= YOUR GOAL =
Copy each line of the records exactly, stopping only after the line that contains "(pin input line (at 0 -5.08" has been written, and leave pictures out.

[Plain-text document sources]
────────────────
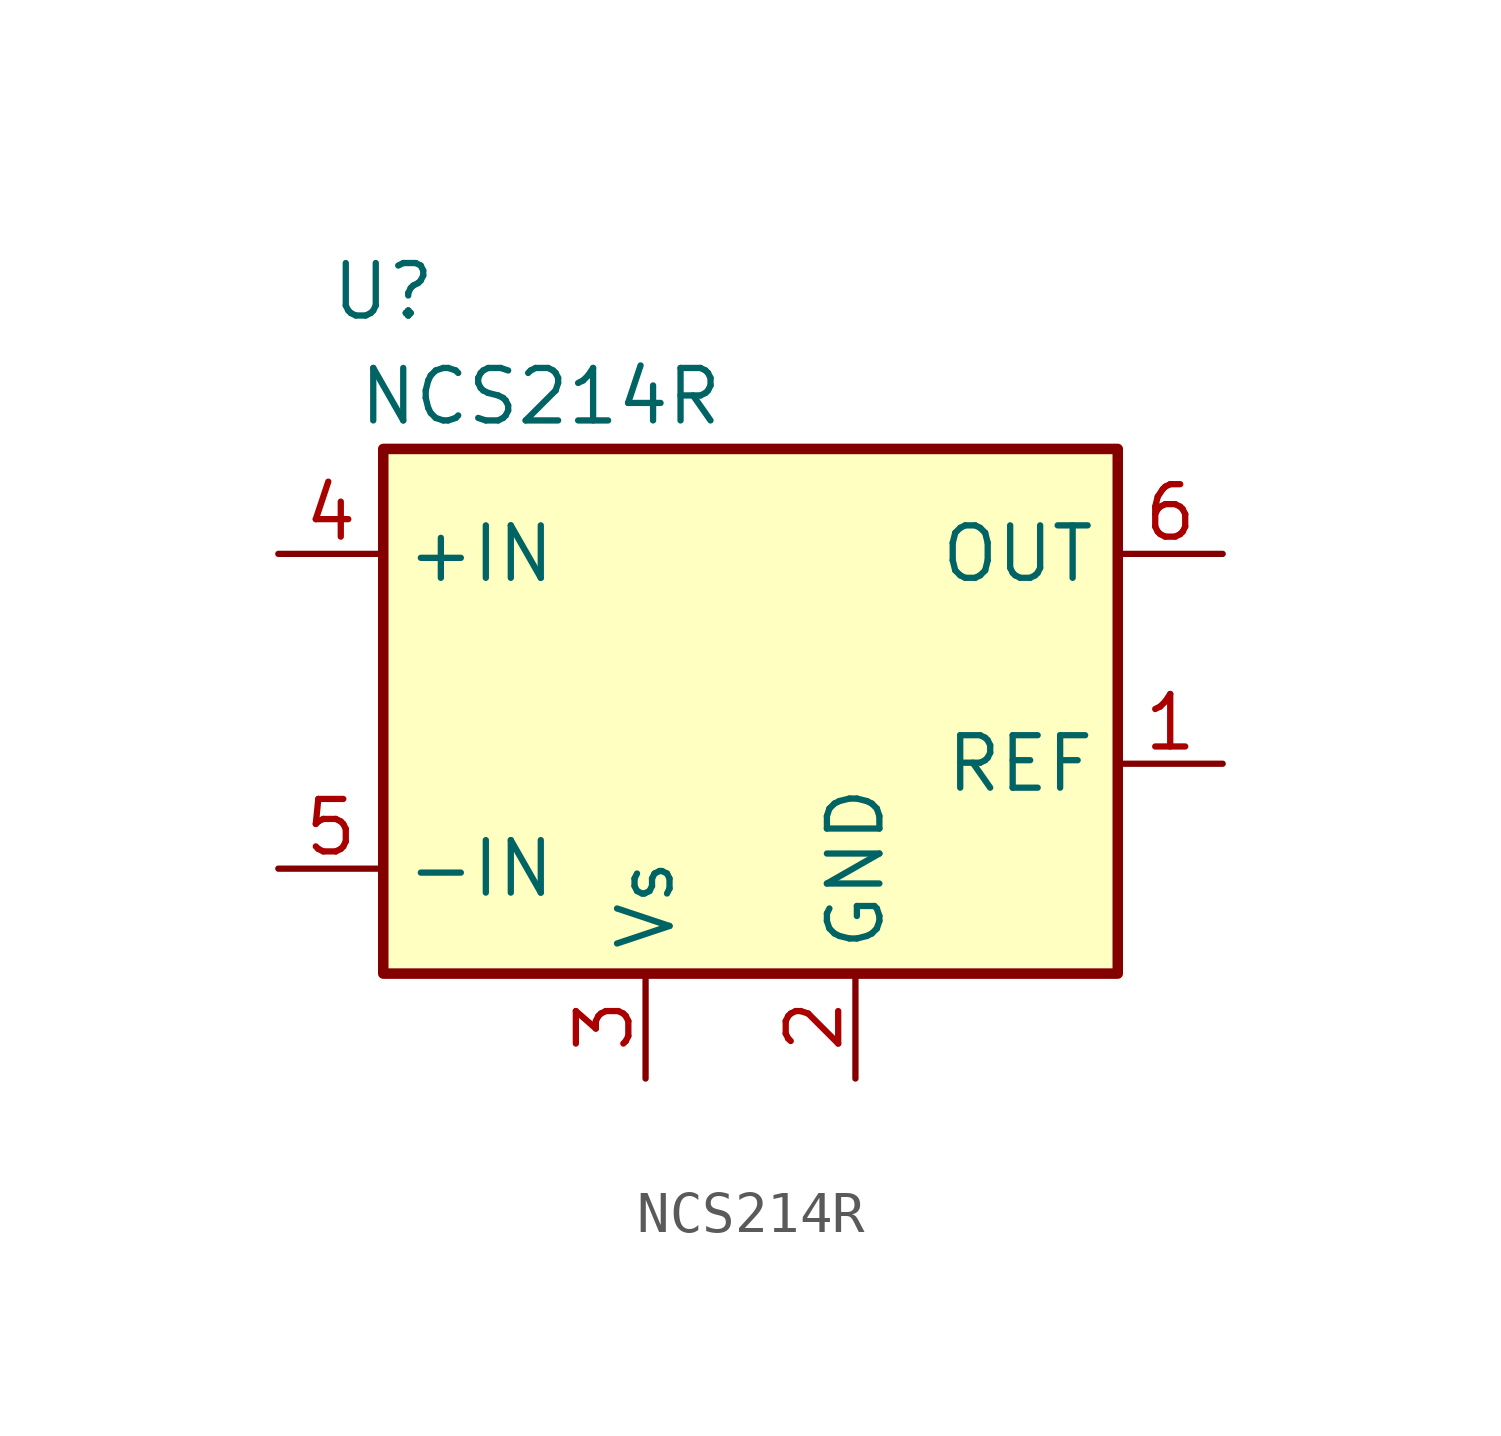
<source format=kicad_sym>
(kicad_symbol_lib
  (version 20241209)
  (generator "kicad_symbol_editor")
  (generator_version "9.0")
  (symbol "NCS214R"
    (property "Reference" "U"
      (at 2.54 8.89 0)
      (effects (font (size 1.27 1.27))))
    (property "Value" "NCS214R"
      (at 6.35 6.35 0)
      (effects (font (size 1.27 1.27))))
    (symbol "NCS214R_0_1"
      (rectangle (start 2.54 5.08) (end 20.32 -7.62) (stroke (width 0.254) (type default)) (fill (type background))))
    (symbol "NCS214R_1_1"
      (pin input line (at 0 2.54 0) (length 2.54) (name "+IN" (effects (font (size 1.27 1.27)))) (number "4" (effects (font (size 1.27 1.27)))))
      (pin input line (at 0 -5.08 0) (length 2.54) (name "-IN" (effects (font (size 1.27 1.27)))) (number "5" (effects (font (size 1.27 1.27)))))
      (pin power_in line (at 8.89 -10.16 90) (length 2.54) (name "Vs" (effects (font (size 1.27 1.27)))) (number "3" (effects (font (size 1.27 1.27)))))
      (pin power_in line (at 13.97 -10.16 90) (length 2.54) (name "GND" (effects (font (size 1.27 1.27)))) (number "2" (effects (font (size 1.27 1.27)))))
      (pin output line (at 22.86 2.54 180) (length 2.54) (name "OUT" (effects (font (size 1.27 1.27)))) (number "6" (effects (font (size 1.27 1.27)))))
      (pin input line (at 22.86 -2.54 180) (length 2.54) (name "REF" (effects (font (size 1.27 1.27)))) (number "1" (effects (font (size 1.27 1.27))))))))
</source>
────────────────
= TASK SOLUTION =
<source format=kicad_sym>
(kicad_symbol_lib
  (version 20241209)
  (generator "kicad_symbol_editor")
  (generator_version "9.0")
  (symbol "NCS214R"
    (property "Reference" "U"
      (at 2.54 8.89 0)
      (effects (font (size 1.27 1.27))))
    (property "Value" "NCS214R"
      (at 6.35 6.35 0)
      (effects (font (size 1.27 1.27))))
    (symbol "NCS214R_0_1"
      (rectangle (start 2.54 5.08) (end 20.32 -7.62) (stroke (width 0.254) (type default)) (fill (type background))))
    (symbol "NCS214R_1_1"
      (pin input line (at 0 2.54 0) (length 2.54) (name "+IN" (effects (font (size 1.27 1.27)))) (number "4" (effects (font (size 1.27 1.27)))))
      (pin input line (at 0 -5.08 0) (length 2.54) (name "-IN" (effects (font (size 1.27 1.27)))) (number "5" (effects (font (size 1.27 1.27)))))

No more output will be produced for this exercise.